Scan the entries below. List each line with "service".

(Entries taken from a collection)
=====
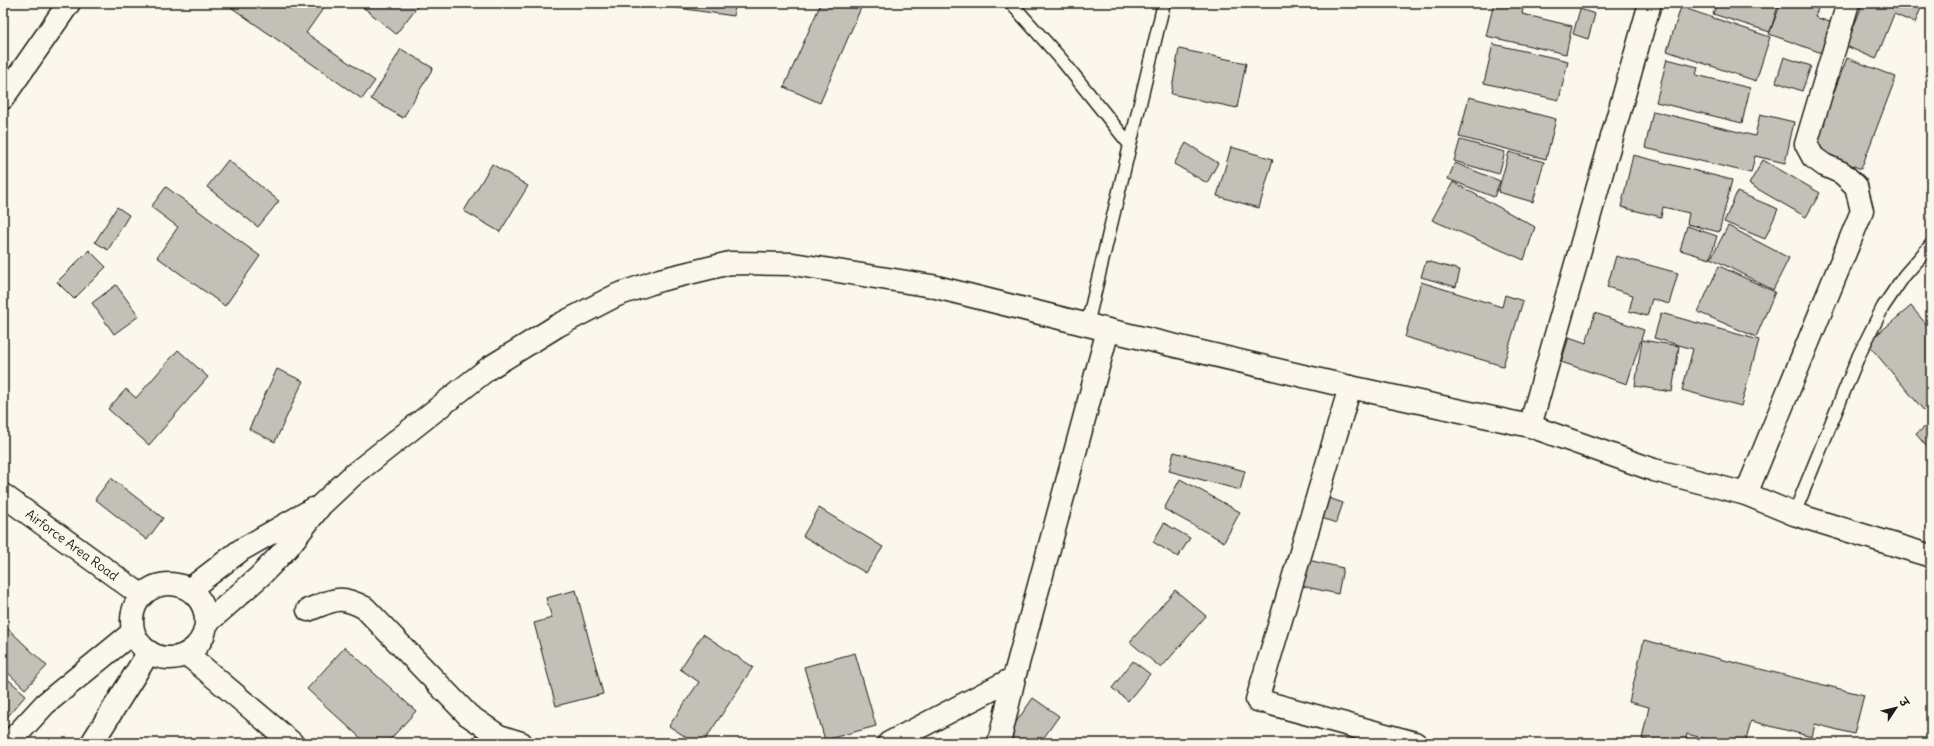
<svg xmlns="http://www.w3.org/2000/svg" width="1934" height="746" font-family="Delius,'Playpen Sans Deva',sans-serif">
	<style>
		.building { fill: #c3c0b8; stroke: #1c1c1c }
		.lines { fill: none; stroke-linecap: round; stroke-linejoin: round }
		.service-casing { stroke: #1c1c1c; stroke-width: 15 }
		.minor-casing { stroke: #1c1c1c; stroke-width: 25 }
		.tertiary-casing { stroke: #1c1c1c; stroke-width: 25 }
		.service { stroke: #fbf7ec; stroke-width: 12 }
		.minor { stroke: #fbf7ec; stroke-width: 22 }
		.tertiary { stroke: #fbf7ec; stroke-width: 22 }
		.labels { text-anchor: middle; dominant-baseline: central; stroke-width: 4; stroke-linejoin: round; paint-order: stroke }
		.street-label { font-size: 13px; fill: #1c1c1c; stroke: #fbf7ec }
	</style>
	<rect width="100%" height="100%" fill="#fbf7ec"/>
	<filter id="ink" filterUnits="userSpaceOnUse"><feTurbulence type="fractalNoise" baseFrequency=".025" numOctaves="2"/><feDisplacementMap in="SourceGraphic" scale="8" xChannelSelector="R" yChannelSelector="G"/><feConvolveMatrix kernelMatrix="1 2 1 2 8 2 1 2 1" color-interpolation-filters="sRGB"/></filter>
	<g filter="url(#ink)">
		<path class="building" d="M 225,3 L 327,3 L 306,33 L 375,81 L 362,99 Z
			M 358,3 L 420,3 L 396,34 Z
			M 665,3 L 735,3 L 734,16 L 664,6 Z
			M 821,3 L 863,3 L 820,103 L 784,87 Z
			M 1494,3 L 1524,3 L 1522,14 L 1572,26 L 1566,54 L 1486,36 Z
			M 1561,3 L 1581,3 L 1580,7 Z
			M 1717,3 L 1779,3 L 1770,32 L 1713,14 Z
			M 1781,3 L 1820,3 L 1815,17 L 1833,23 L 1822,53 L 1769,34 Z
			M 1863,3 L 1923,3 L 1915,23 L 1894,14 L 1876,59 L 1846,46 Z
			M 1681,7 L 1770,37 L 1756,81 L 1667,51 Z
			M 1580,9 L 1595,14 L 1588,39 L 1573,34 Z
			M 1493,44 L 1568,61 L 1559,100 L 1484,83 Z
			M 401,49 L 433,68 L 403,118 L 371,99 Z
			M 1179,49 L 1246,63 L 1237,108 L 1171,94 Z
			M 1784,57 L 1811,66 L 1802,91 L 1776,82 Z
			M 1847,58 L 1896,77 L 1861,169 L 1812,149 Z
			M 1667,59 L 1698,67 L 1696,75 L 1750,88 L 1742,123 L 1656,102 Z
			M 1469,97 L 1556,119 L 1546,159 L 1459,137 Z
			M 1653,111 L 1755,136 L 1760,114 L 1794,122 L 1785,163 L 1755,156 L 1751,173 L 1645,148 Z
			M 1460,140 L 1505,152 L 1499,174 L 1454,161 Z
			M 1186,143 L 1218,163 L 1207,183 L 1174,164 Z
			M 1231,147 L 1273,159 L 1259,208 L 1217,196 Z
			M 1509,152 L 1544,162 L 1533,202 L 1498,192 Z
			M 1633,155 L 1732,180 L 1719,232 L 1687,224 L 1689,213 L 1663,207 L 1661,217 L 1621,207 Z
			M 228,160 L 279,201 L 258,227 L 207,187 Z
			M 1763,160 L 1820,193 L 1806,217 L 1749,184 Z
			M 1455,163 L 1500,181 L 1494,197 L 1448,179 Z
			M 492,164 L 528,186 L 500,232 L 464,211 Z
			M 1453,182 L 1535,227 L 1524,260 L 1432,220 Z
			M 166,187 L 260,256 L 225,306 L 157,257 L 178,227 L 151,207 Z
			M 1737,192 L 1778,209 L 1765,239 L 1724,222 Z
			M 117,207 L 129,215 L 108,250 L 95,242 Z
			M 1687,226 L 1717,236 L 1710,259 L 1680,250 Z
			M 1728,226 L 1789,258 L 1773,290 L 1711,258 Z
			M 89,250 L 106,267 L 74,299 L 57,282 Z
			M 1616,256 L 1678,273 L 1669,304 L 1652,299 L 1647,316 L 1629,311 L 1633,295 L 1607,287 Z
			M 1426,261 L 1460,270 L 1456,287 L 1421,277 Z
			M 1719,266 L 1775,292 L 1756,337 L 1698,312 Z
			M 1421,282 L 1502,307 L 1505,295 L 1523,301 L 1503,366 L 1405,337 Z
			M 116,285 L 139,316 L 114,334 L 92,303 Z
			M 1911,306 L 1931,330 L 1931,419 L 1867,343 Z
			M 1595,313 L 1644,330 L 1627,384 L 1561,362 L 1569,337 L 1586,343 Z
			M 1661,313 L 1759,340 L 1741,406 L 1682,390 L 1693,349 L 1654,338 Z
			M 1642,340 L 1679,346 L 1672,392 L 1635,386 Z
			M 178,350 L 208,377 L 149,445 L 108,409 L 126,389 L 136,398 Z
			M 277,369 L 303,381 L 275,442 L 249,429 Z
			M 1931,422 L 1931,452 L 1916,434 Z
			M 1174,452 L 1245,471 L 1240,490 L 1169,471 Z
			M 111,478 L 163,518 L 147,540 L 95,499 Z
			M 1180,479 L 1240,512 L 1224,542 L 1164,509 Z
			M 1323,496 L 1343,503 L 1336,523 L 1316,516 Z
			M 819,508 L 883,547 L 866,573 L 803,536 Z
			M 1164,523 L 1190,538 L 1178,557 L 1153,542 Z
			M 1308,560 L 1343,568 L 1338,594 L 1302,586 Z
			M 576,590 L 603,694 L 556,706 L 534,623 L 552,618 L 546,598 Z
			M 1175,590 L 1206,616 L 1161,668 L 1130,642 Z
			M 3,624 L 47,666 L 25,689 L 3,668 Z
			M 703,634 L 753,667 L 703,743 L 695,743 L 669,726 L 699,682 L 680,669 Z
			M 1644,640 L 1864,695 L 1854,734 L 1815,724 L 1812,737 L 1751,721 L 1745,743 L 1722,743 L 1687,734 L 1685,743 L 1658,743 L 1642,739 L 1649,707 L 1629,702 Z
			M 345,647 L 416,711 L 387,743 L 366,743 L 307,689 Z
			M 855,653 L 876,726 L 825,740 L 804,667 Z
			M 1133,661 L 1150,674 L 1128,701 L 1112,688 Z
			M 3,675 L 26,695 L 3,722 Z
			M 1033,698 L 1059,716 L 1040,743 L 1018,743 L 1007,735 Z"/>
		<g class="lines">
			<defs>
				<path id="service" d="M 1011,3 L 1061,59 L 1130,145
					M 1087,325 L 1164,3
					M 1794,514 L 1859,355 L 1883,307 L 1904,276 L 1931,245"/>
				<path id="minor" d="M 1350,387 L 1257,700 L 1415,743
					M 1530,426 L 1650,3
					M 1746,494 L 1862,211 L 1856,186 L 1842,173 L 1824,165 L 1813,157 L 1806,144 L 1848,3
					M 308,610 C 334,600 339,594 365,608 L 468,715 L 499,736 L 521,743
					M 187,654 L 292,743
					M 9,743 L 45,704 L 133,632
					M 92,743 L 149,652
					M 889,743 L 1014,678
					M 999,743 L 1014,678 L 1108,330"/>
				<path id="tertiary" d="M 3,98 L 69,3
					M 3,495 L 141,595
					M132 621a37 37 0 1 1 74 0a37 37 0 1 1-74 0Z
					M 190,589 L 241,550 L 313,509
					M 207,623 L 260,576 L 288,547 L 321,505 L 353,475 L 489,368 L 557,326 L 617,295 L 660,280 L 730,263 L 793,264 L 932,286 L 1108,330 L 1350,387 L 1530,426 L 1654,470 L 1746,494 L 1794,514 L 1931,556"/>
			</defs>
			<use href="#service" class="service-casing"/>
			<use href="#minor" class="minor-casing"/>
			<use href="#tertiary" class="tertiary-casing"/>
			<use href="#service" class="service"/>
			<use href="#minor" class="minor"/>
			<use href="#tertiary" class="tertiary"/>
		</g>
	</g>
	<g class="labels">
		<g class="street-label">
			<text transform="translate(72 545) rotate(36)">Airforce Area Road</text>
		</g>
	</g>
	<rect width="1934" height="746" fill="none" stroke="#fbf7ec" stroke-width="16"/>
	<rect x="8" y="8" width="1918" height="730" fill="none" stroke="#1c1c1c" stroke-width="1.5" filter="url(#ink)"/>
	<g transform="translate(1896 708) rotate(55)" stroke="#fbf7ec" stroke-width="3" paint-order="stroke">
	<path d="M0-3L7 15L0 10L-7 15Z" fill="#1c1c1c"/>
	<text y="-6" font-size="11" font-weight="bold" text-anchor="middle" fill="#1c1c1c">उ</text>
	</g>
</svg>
=====
▶ Result for this exercise
		.service-casing { stroke: #1c1c1c; stroke-width: 15 }
		.service { stroke: #fbf7ec; stroke-width: 12 }
				<path id="service" d="M 1011,3 L 1061,59 L 1130,145
			<use href="#service" class="service-casing"/>
			<use href="#service" class="service"/>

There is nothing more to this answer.